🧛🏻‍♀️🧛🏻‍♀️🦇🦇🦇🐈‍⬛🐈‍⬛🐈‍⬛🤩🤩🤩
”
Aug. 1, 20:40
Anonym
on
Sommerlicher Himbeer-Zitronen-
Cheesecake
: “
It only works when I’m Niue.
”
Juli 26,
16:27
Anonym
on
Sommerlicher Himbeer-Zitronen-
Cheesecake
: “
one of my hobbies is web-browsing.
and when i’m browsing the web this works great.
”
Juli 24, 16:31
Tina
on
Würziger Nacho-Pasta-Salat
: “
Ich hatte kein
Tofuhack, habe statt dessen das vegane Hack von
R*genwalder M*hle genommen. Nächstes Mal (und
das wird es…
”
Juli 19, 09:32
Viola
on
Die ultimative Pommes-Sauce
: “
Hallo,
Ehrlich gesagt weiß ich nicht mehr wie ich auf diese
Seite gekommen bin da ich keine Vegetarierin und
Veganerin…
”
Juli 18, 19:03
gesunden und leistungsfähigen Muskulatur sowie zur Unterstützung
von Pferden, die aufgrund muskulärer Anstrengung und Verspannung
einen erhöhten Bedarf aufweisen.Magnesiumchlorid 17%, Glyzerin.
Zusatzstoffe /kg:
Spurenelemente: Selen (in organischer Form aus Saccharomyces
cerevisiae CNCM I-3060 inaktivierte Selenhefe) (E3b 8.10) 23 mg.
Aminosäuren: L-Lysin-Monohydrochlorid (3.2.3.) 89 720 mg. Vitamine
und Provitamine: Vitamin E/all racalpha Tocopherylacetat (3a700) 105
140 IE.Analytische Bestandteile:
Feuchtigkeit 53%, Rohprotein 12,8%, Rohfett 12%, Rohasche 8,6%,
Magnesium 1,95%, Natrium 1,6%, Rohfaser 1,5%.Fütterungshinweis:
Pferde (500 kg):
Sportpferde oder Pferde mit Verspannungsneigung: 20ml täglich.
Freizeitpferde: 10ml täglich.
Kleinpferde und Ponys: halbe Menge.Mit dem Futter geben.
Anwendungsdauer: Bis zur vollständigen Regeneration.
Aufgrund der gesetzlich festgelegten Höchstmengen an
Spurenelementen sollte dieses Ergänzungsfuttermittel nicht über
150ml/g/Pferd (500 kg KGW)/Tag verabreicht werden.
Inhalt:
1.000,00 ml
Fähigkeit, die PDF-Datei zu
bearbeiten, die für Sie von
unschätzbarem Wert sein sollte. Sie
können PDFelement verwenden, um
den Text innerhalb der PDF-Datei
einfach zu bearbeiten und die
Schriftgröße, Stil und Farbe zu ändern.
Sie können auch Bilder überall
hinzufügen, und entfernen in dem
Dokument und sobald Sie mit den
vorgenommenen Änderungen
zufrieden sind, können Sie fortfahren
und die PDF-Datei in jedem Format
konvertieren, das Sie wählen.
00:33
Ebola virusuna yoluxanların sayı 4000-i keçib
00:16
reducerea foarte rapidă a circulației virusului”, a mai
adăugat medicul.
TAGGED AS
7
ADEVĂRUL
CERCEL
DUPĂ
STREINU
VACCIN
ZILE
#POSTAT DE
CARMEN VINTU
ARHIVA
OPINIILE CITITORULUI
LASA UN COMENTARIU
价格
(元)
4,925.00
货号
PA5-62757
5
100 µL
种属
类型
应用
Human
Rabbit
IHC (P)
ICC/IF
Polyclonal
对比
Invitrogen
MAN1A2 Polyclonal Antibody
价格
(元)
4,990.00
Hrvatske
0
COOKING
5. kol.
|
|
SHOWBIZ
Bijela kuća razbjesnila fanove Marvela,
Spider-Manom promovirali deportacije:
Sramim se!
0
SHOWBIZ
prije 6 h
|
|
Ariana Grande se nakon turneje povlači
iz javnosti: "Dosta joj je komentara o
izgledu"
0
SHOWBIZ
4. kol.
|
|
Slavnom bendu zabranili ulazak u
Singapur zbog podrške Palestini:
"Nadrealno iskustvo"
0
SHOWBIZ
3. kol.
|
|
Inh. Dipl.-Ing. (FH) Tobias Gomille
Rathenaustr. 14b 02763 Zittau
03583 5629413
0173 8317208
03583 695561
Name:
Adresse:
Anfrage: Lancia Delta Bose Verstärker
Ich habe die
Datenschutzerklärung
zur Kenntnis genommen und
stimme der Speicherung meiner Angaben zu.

____________________

Instructions to follow: Each line that includes the string "Juli" should be copied from the data.

Result:
Juli 26,
Juli 24, 16:31
Juli 19, 09:32
Juli 18, 19:03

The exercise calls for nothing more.